1/28/2008

思考過程

 うまくいかないとき、自分の考えではうまくいくはずなのにおかしい時には、正しいと思っていることを疑わなければならない。肺炎で治療中の患者さんが、経過中にふたたび発熱した。肺炎の原因菌はわかっており、それに効くであろう抗生剤を最初から使っていた。いったん良くなったのに、ふたたび悪くなった。

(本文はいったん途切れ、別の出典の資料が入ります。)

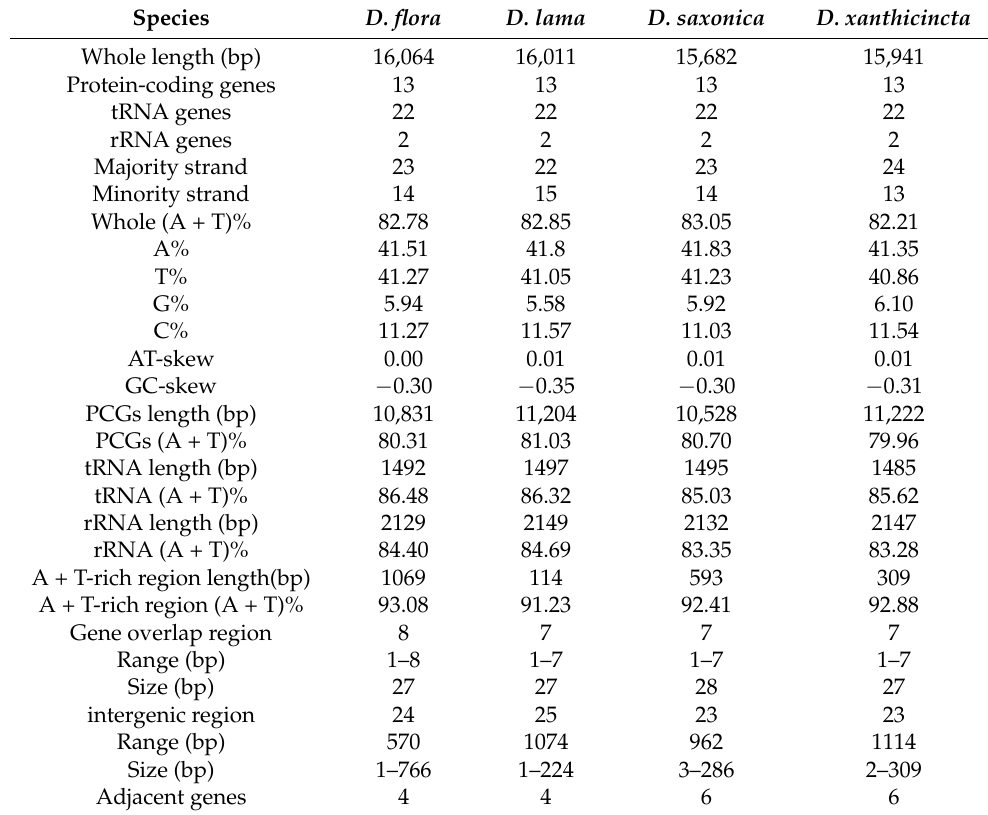
Table 1. General features of the genomes of the four Dolichovespula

 尿路の感染(導尿の管から菌がはいる)、血液の感染(点滴の管から)、副鼻腔の感染(鼻から胃にいれた管から)、皮膚の感染(褥創があれば)など疑わしいものはしらべたが、原因として否定的である。肺炎が悪くなった可能性がやはり疑わしい。
 人工呼吸器で管理しているので、口から気管に管がはいっている。そういう患者さんは、緑膿菌など院内の悪い(抗生剤に耐性のつよい)菌が入りやすい。しかし痰をしらべると膿性であるが、染色して顕微鏡でみても菌はいない。どういうことなのか。

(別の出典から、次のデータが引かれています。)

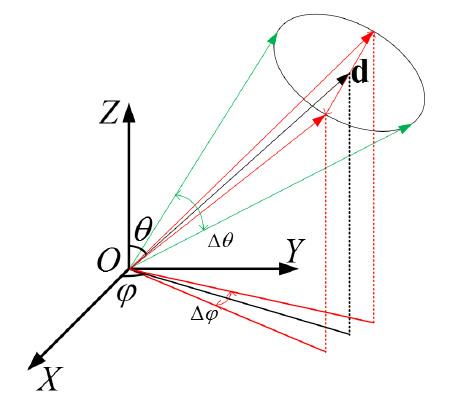
Figure 3. The variation of line direction with the fluctuation of θ and φ . The fluctuation ∆ θ is added to θ and ∆ φ is added to φ . The cone indicates the fluctuation of direction with ∆ θ and ∆ φ .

 気まぐれの熱ならよいと思っていたが、どうにも解熱してくれない。感染症科の先生に相談すると、抗生剤の量が少ないことがわかった。抗生剤、じつは痰の培養結果がでたのでよりカバーの狭い(どんな菌にも効くわけではないが、その菌にはちゃんと効く)ものに変更したのだが、量が少なかった。
 成書を確認し、チームの医師複数で納得のうえオーダーした。腎臓がわるいので腎臓病の人のための用量を書いた本を参照したのだが、そもそも普通の人の量として書かれた用量じたいが少なかった。腎臓にはよいが、感染症にはよくなかったということだ。感染症も腎臓もわからなければ、患者さんはなおせない。